The Labour leader said that he wanted to exploit Lord Prescott’s experience in negotiating the landmark Kyoto Protocol in the run-up to a crucial United Nations summit in Paris at the end of the year.

Writing in The Observer, he said: “His abilities and experience, as one of the architects of the Kyoto Protocol in 1997, must be used at this critical time for our future and there is no one better than John at bashing heads together to get a deal.”

In his column in The Sunday Mirror, Lord Prescott said that his brief would be to work with heads of state and foreign governments to “raise their ambition”.

“For the last two years, I’ve spent my time trying to get agreement from elected parliamentarians around the world,” he said.

“From Mexico, to India and Europe, politicians have agreed it could be a way forward.
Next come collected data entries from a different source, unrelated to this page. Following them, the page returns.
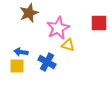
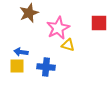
blue cross: moved 1 px left, 5 px down; rotated 24 degrees counterclockwise
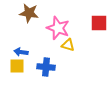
brown star: rotated 30 degrees clockwise
pink star: rotated 25 degrees counterclockwise
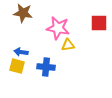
brown star: moved 6 px left
pink star: rotated 10 degrees counterclockwise
yellow triangle: rotated 24 degrees counterclockwise
yellow square: rotated 14 degrees clockwise
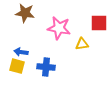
brown star: moved 2 px right
pink star: moved 1 px right
yellow triangle: moved 14 px right, 1 px up
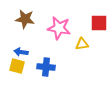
brown star: moved 6 px down
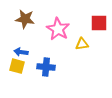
pink star: moved 1 px left, 1 px down; rotated 20 degrees clockwise
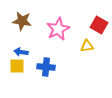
brown star: moved 3 px left, 2 px down
red square: moved 2 px down; rotated 30 degrees clockwise
pink star: rotated 15 degrees clockwise
yellow triangle: moved 5 px right, 2 px down
yellow square: rotated 14 degrees counterclockwise
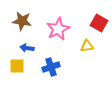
red square: moved 2 px up
blue arrow: moved 6 px right, 4 px up
blue cross: moved 5 px right; rotated 24 degrees counterclockwise
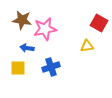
brown star: moved 1 px up
pink star: moved 13 px left; rotated 15 degrees clockwise
yellow square: moved 1 px right, 2 px down
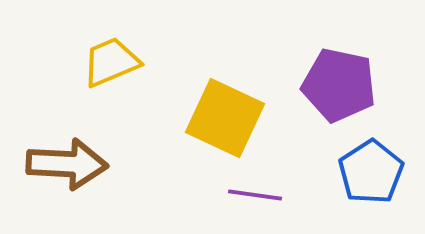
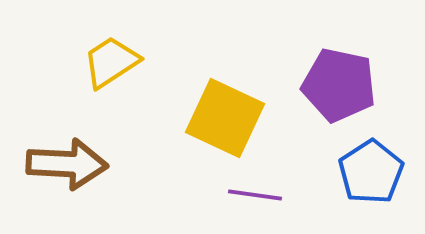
yellow trapezoid: rotated 10 degrees counterclockwise
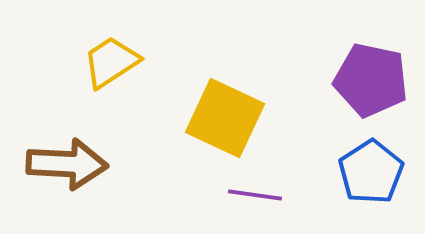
purple pentagon: moved 32 px right, 5 px up
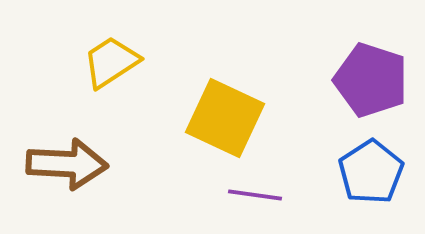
purple pentagon: rotated 6 degrees clockwise
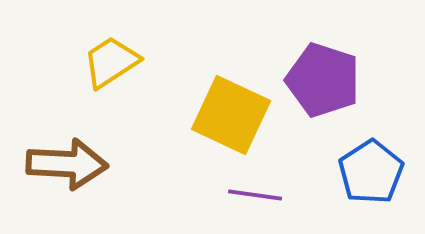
purple pentagon: moved 48 px left
yellow square: moved 6 px right, 3 px up
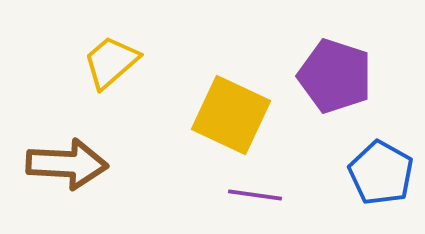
yellow trapezoid: rotated 8 degrees counterclockwise
purple pentagon: moved 12 px right, 4 px up
blue pentagon: moved 10 px right, 1 px down; rotated 10 degrees counterclockwise
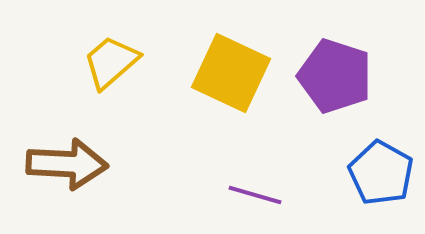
yellow square: moved 42 px up
purple line: rotated 8 degrees clockwise
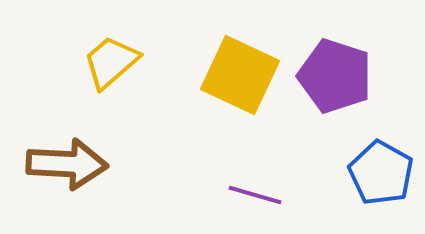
yellow square: moved 9 px right, 2 px down
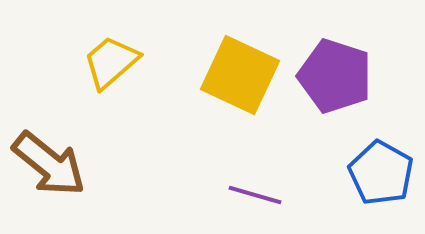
brown arrow: moved 18 px left; rotated 36 degrees clockwise
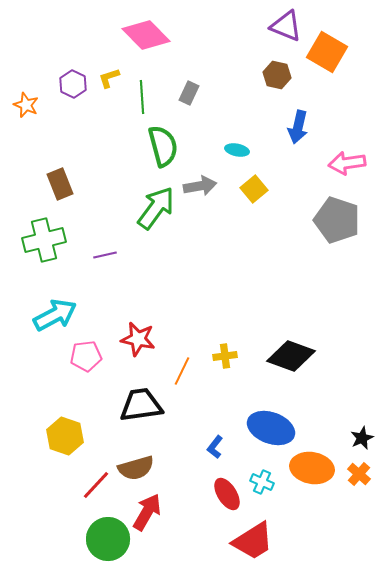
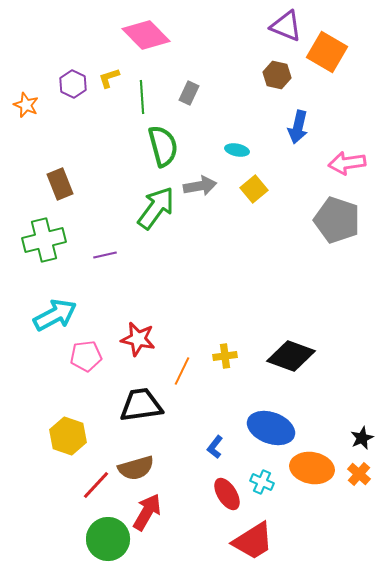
yellow hexagon: moved 3 px right
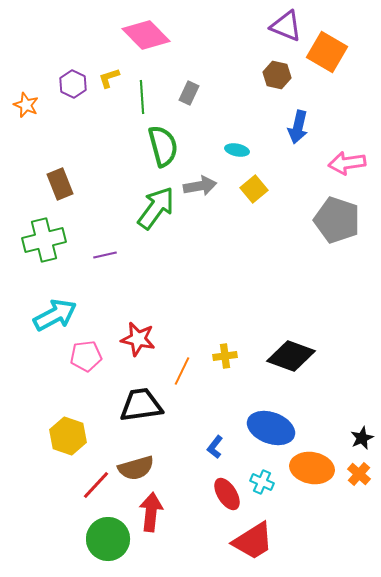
red arrow: moved 4 px right; rotated 24 degrees counterclockwise
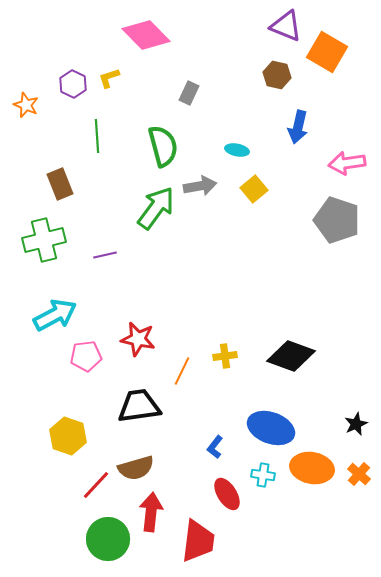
green line: moved 45 px left, 39 px down
black trapezoid: moved 2 px left, 1 px down
black star: moved 6 px left, 14 px up
cyan cross: moved 1 px right, 7 px up; rotated 15 degrees counterclockwise
red trapezoid: moved 55 px left; rotated 51 degrees counterclockwise
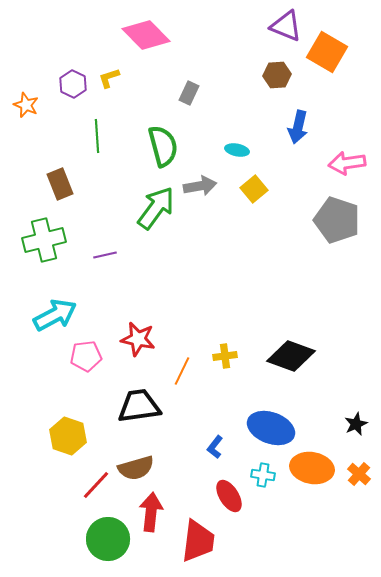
brown hexagon: rotated 16 degrees counterclockwise
red ellipse: moved 2 px right, 2 px down
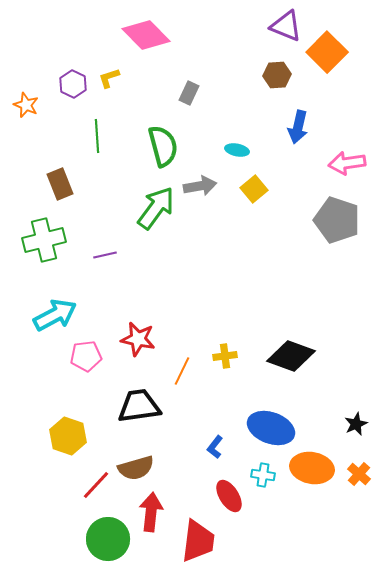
orange square: rotated 15 degrees clockwise
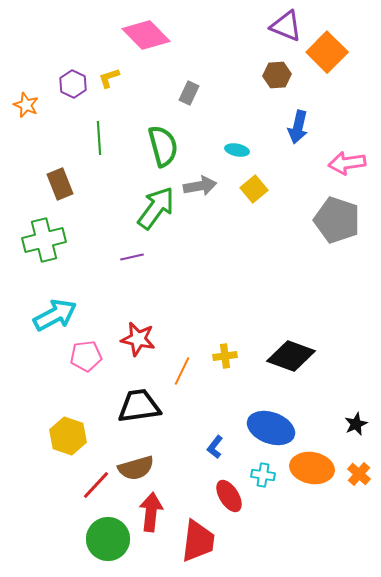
green line: moved 2 px right, 2 px down
purple line: moved 27 px right, 2 px down
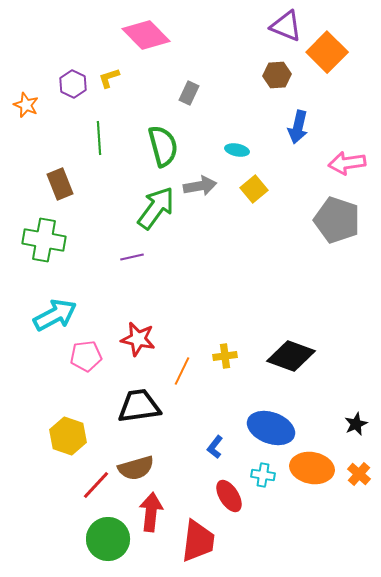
green cross: rotated 24 degrees clockwise
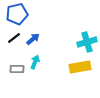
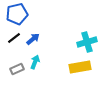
gray rectangle: rotated 24 degrees counterclockwise
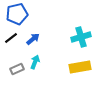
black line: moved 3 px left
cyan cross: moved 6 px left, 5 px up
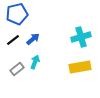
black line: moved 2 px right, 2 px down
gray rectangle: rotated 16 degrees counterclockwise
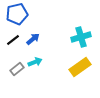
cyan arrow: rotated 48 degrees clockwise
yellow rectangle: rotated 25 degrees counterclockwise
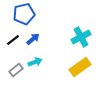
blue pentagon: moved 7 px right
cyan cross: rotated 12 degrees counterclockwise
gray rectangle: moved 1 px left, 1 px down
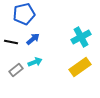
black line: moved 2 px left, 2 px down; rotated 48 degrees clockwise
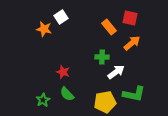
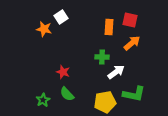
red square: moved 2 px down
orange rectangle: rotated 42 degrees clockwise
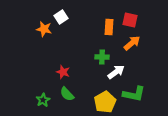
yellow pentagon: rotated 20 degrees counterclockwise
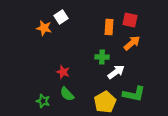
orange star: moved 1 px up
green star: moved 1 px down; rotated 24 degrees counterclockwise
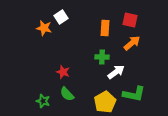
orange rectangle: moved 4 px left, 1 px down
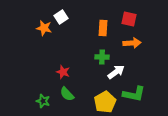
red square: moved 1 px left, 1 px up
orange rectangle: moved 2 px left
orange arrow: rotated 36 degrees clockwise
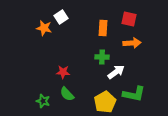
red star: rotated 16 degrees counterclockwise
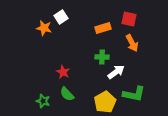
orange rectangle: rotated 70 degrees clockwise
orange arrow: rotated 66 degrees clockwise
red star: rotated 24 degrees clockwise
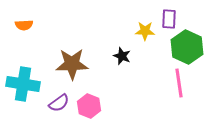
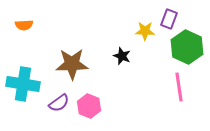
purple rectangle: rotated 18 degrees clockwise
pink line: moved 4 px down
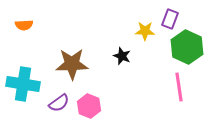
purple rectangle: moved 1 px right
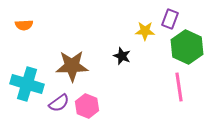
brown star: moved 2 px down
cyan cross: moved 4 px right; rotated 8 degrees clockwise
pink hexagon: moved 2 px left
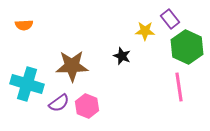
purple rectangle: rotated 60 degrees counterclockwise
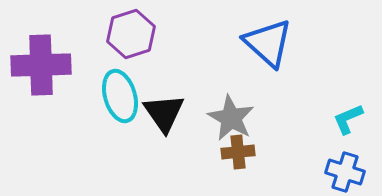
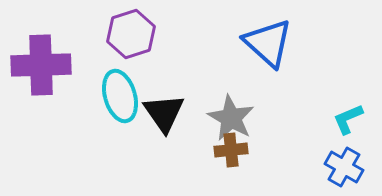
brown cross: moved 7 px left, 2 px up
blue cross: moved 1 px left, 5 px up; rotated 12 degrees clockwise
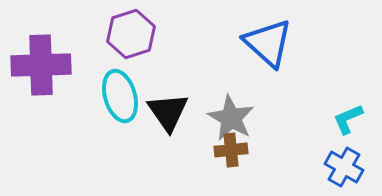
black triangle: moved 4 px right, 1 px up
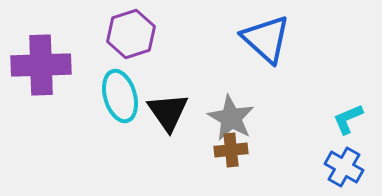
blue triangle: moved 2 px left, 4 px up
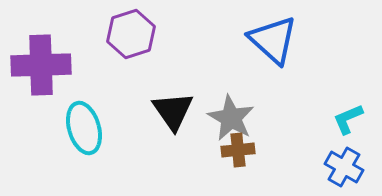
blue triangle: moved 7 px right, 1 px down
cyan ellipse: moved 36 px left, 32 px down
black triangle: moved 5 px right, 1 px up
brown cross: moved 7 px right
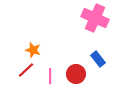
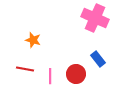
orange star: moved 10 px up
red line: moved 1 px left, 1 px up; rotated 54 degrees clockwise
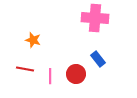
pink cross: rotated 20 degrees counterclockwise
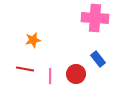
orange star: rotated 28 degrees counterclockwise
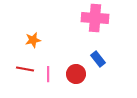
pink line: moved 2 px left, 2 px up
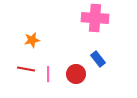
orange star: moved 1 px left
red line: moved 1 px right
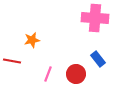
red line: moved 14 px left, 8 px up
pink line: rotated 21 degrees clockwise
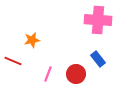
pink cross: moved 3 px right, 2 px down
red line: moved 1 px right; rotated 12 degrees clockwise
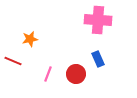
orange star: moved 2 px left, 1 px up
blue rectangle: rotated 14 degrees clockwise
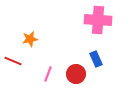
blue rectangle: moved 2 px left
But now we need to get the world leaders involved.”

Despite his reputation as one of the most tribal of Labour politicians, he said he was prepared to work with the current coalition government in order to try to get a deal in Paris.

“This should be above politics and we need to work together,” he said.

Mr Miliband said that after the floods of last year, climate change had become an issue of national security for Britain and that it would be a “disaster” if the summit failed to achieve a meaningful agreement.

“There is a real danger that this great chance to achieve action is going to slip by, without the world even noticing,” he said.

“That might suit some politicians here at home but it will be a disaster for our country and the world.

“As the floods in Britain showed last year, this is now an issue of national – as well as global – security.

“The weaker the action now, the more rapid and costly the reductions will need to be later.

“I do not want to see Britain or any country having to adopt crisis measures to halt the slide into global catastrophe because we missed this critical opportunity now.”

Mr Miliband, a former climate change secretary, said he would use the talks to push for ambitious carbon emissions targets for all countries with a goal of net zero global emissions by the end of the current century.

He said they would need to be backed by transparent, universal rules for measuring, verifying and reporting emissions, and an “equitable deal” in which richer countries would support to poorer nations in their efforts to combat the effects of climate change.